After the unspeakable atrocities perpetrated by Hamas on 7 October – not disputed even by the militants’ apologists – it was inevitable that Israel would react, and retaliate.
The nation had a right to defend itself, and it had been invaded. A military operation was the predictable consequence, as Hamas well understood. It may even have been their primary purpose to provoke Israel into a quest for revenge, and create an unstable situation where Israel might eventually find itself isolated in the international community, and compromised militarily in bombed-out urban warfare, under which conditions the Israel Defence Forces (IDF) are not well placed to prevail.
Hamas may also have gambled that the conflict would spread to the West Bank and southern Lebanon, and draw in other regional players, such as Egypt, Turkey and Jordan. That has not transpired. But Israel has, to an uncomfortable degree, taken the bait laid by Hamas, and embarked upon a war it cannot, in any lasting, meaningful sense, “win”.
The taking of hostages turned out to be another way for Hamas to entice the IDF to enter Gazan territory and then stay there for as long as there were any unaccounted for. Perhaps the ceasefire was indeed another cynical Hamas move to win time at a crucial juncture in the hostilities.
Equally cynical, it seems that Hamas ended this ceasefire by lobbing a missile at Israel. As has been well-noted, even if Israel offered an armistice, Hamas is under no obligation to accept it – and has its own reason for breaking it. The suffering of the Palestinian people means nothing to Hamas.

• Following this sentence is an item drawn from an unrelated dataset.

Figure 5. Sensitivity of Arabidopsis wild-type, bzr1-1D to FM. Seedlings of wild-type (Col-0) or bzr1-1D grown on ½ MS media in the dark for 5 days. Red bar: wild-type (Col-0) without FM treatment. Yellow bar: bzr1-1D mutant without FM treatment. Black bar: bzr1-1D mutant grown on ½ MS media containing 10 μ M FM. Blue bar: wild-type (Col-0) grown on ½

In some more rational, parallel universe, Israel might instead have made the most limited of raids into Gaza, and concentrated instead on radically improving the flimsy defences of the kibbutzes neighbouring Gaza. It may also have beefed up its intelligence and surveillance efforts. That was never going to be a realistic response, and now that Israel has gone in, it needs to contemplate what “not losing” this war looks like.
Obscured by the concrete dust and the hundreds of thousands of refugees on the move, it is not at all clear what Israel’s endgame actually is. The latest objective is the “unconditional surrender” of Hamas. That hope is posited on the notion that it would at some point be in the interests of Hamas to do so; that a “new Hamas” would not simply emerge to continue the armed struggle under the political leadership safely ensconced in Qatar; and that other jihadi groups wouldn’t sprout in the coming months, years and decades to come.

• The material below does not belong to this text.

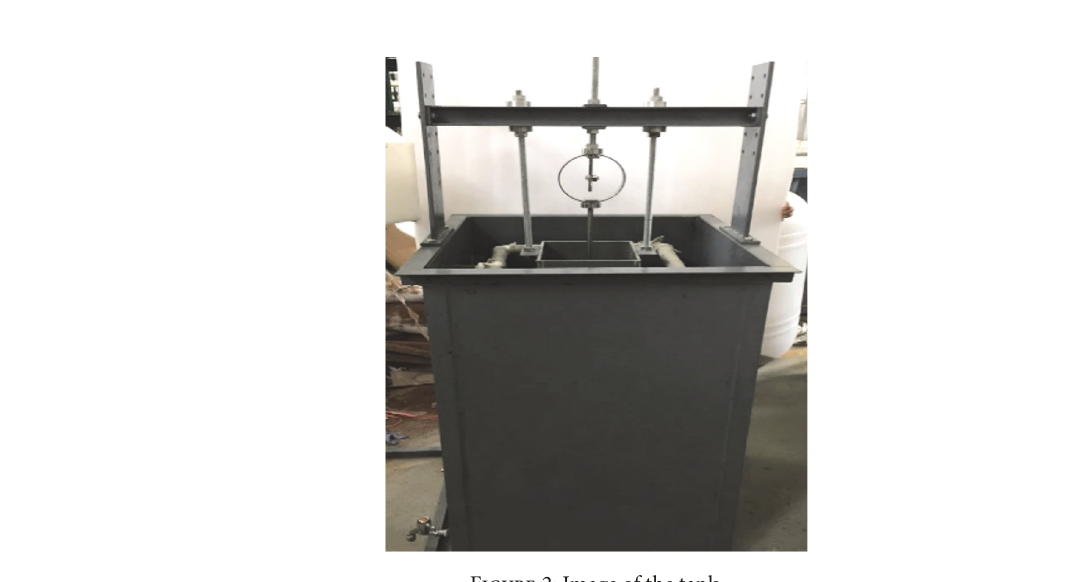
Figure 1: Experimental setup.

All experience in the region suggests that no such unconditional surrender, even if secured, would mean the end of terrorism. The fact is that the manner in which the Israelis have conducted this war has merely created millions more grievances, and thousands more potential fighters.
Israelis may be like any other nation, and entitled to conduct warfare to defeat an enemy bent on their destruction. They seem to have some justification for their plea that Hamas use hospitals as cover, and civilians as human shields. The IDF do warn people to get out and flee for their lives. But, as Israel’s best friends advise, their war must be conducted within international law, and it must be both merciful and proportionate.

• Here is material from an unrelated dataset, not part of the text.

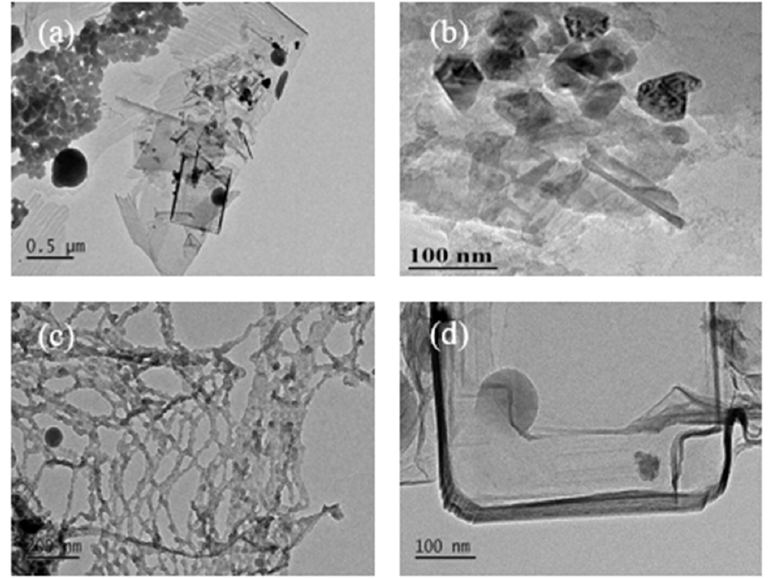
Figure 4. TEM images of carbon nanostructures at 600 °C: ( a ) 1CMC concentration carbon nanostructures; ( b ) 2CMC concentration carbon nanostructures; ( c ) 5CMC concentration carbon nanostructures; ( d ) 10CMC concentration carbon nanostructures.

When the world sees the images emerging from this war they look more like a deeply uneven contest, with the Israelis practising indiscriminate bombing, imposing a vicious medieval-style siege, and maximum possible force (short of deploying nuclear weapons). All that television viewers see is dead Gazan children, and vast areas of rubble where once there were apartment blocks, bakeries, schools and clinics.
The pity of this war is that even the total obliteration of Gaza will not bring victory, still less safety and security, to the Israeli people. Dr Kissinger might well have told Benjamin Netanyahu to review his strategic options.